Work instructions
Write out every record below exactly as it stands, leaving the pictures out.

Collected data
***
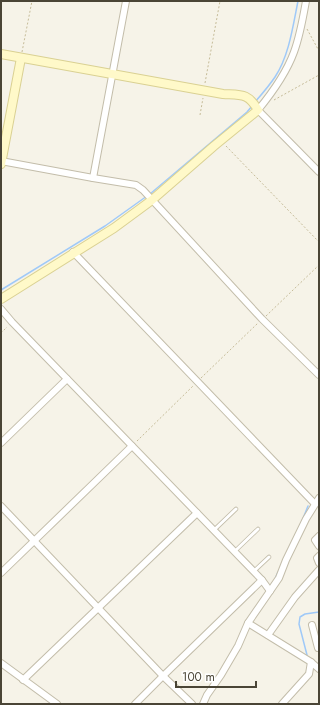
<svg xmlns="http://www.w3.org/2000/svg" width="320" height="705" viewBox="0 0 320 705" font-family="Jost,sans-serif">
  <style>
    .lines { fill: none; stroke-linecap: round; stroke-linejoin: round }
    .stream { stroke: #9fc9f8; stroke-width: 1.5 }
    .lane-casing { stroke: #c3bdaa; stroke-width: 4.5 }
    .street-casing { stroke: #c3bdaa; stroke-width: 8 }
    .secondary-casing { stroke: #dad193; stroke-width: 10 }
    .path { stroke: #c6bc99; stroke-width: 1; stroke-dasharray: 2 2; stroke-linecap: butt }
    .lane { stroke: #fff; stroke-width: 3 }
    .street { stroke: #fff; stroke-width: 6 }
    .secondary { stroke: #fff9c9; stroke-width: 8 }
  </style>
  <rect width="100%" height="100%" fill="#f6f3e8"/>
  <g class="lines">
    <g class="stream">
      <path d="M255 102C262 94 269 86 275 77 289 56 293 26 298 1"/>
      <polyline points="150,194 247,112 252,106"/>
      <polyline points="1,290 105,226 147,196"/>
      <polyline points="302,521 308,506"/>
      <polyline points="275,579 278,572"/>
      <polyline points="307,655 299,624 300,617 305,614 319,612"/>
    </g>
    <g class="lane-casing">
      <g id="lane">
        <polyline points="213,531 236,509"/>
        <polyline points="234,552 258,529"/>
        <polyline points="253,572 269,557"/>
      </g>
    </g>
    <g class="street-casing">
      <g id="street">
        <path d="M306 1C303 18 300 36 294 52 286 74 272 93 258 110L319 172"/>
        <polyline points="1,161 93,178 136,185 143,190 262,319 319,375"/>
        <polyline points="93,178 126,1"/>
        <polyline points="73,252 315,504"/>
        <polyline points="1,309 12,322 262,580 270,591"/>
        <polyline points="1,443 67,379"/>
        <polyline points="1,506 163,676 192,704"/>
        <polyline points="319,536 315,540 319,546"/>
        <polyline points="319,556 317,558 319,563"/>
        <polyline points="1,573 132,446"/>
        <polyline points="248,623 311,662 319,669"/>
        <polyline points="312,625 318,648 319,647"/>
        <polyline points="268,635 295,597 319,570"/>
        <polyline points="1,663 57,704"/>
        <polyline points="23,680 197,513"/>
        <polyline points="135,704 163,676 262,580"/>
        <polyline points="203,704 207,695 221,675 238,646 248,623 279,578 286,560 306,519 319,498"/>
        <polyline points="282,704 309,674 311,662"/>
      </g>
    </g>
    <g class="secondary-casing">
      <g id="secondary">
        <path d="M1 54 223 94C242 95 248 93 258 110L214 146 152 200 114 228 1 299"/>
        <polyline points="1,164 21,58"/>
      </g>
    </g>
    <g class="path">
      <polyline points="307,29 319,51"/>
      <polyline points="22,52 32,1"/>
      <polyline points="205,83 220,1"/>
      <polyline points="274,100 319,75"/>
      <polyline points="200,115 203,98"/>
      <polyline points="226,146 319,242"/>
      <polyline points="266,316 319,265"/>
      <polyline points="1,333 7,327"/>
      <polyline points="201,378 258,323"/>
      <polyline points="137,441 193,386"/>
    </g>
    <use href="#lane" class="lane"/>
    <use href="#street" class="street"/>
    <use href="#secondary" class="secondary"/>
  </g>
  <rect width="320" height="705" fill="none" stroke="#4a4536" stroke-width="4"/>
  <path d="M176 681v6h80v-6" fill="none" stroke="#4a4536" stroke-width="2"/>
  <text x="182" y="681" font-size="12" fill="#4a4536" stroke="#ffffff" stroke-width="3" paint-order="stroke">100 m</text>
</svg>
***
Output for this exercise
<svg xmlns="http://www.w3.org/2000/svg" width="320" height="705" viewBox="0 0 320 705" font-family="Jost,sans-serif">
  <style>
    .lines { fill: none; stroke-linecap: round; stroke-linejoin: round }
    .stream { stroke: #9fc9f8; stroke-width: 1.5 }
    .lane-casing { stroke: #c3bdaa; stroke-width: 4.5 }
    .street-casing { stroke: #c3bdaa; stroke-width: 8 }
    .secondary-casing { stroke: #dad193; stroke-width: 10 }
    .path { stroke: #c6bc99; stroke-width: 1; stroke-dasharray: 2 2; stroke-linecap: butt }
    .lane { stroke: #fff; stroke-width: 3 }
    .street { stroke: #fff; stroke-width: 6 }
    .secondary { stroke: #fff9c9; stroke-width: 8 }
  </style>
  <rect width="100%" height="100%" fill="#f6f3e8"/>
  <g class="lines">
    <g class="stream">
      <path d="M255 102C262 94 269 86 275 77 289 56 293 26 298 1"/>
      <polyline points="150,194 247,112 252,106"/>
      <polyline points="1,290 105,226 147,196"/>
      <polyline points="302,521 308,506"/>
      <polyline points="275,579 278,572"/>
      <polyline points="307,655 299,624 300,617 305,614 319,612"/>
    </g>
    <g class="lane-casing">
      <g id="lane">
        <polyline points="213,531 236,509"/>
        <polyline points="234,552 258,529"/>
        <polyline points="253,572 269,557"/>
      </g>
    </g>
    <g class="street-casing">
      <g id="street">
        <path d="M306 1C303 18 300 36 294 52 286 74 272 93 258 110L319 172"/>
        <polyline points="1,161 93,178 136,185 143,190 262,319 319,375"/>
        <polyline points="93,178 126,1"/>
        <polyline points="73,252 315,504"/>
        <polyline points="1,309 12,322 262,580 270,591"/>
        <polyline points="1,443 67,379"/>
        <polyline points="1,506 163,676 192,704"/>
        <polyline points="319,536 315,540 319,546"/>
        <polyline points="319,556 317,558 319,563"/>
        <polyline points="1,573 132,446"/>
        <polyline points="248,623 311,662 319,669"/>
        <polyline points="312,625 318,648 319,647"/>
        <polyline points="268,635 295,597 319,570"/>
        <polyline points="1,663 57,704"/>
        <polyline points="23,680 197,513"/>
        <polyline points="135,704 163,676 262,580"/>
        <polyline points="203,704 207,695 221,675 238,646 248,623 279,578 286,560 306,519 319,498"/>
        <polyline points="282,704 309,674 311,662"/>
      </g>
    </g>
    <g class="secondary-casing">
      <g id="secondary">
        <path d="M1 54 223 94C242 95 248 93 258 110L214 146 152 200 114 228 1 299"/>
        <polyline points="1,164 21,58"/>
      </g>
    </g>
    <g class="path">
      <polyline points="307,29 319,51"/>
      <polyline points="22,52 32,1"/>
      <polyline points="205,83 220,1"/>
      <polyline points="274,100 319,75"/>
      <polyline points="200,115 203,98"/>
      <polyline points="226,146 319,242"/>
      <polyline points="266,316 319,265"/>
      <polyline points="1,333 7,327"/>
      <polyline points="201,378 258,323"/>
      <polyline points="137,441 193,386"/>
    </g>
    <use href="#lane" class="lane"/>
    <use href="#street" class="street"/>
    <use href="#secondary" class="secondary"/>
  </g>
  <rect width="320" height="705" fill="none" stroke="#4a4536" stroke-width="4"/>
  <path d="M176 681v6h80v-6" fill="none" stroke="#4a4536" stroke-width="2"/>
  <text x="182" y="681" font-size="12" fill="#4a4536" stroke="#ffffff" stroke-width="3" paint-order="stroke">100 m</text>
</svg>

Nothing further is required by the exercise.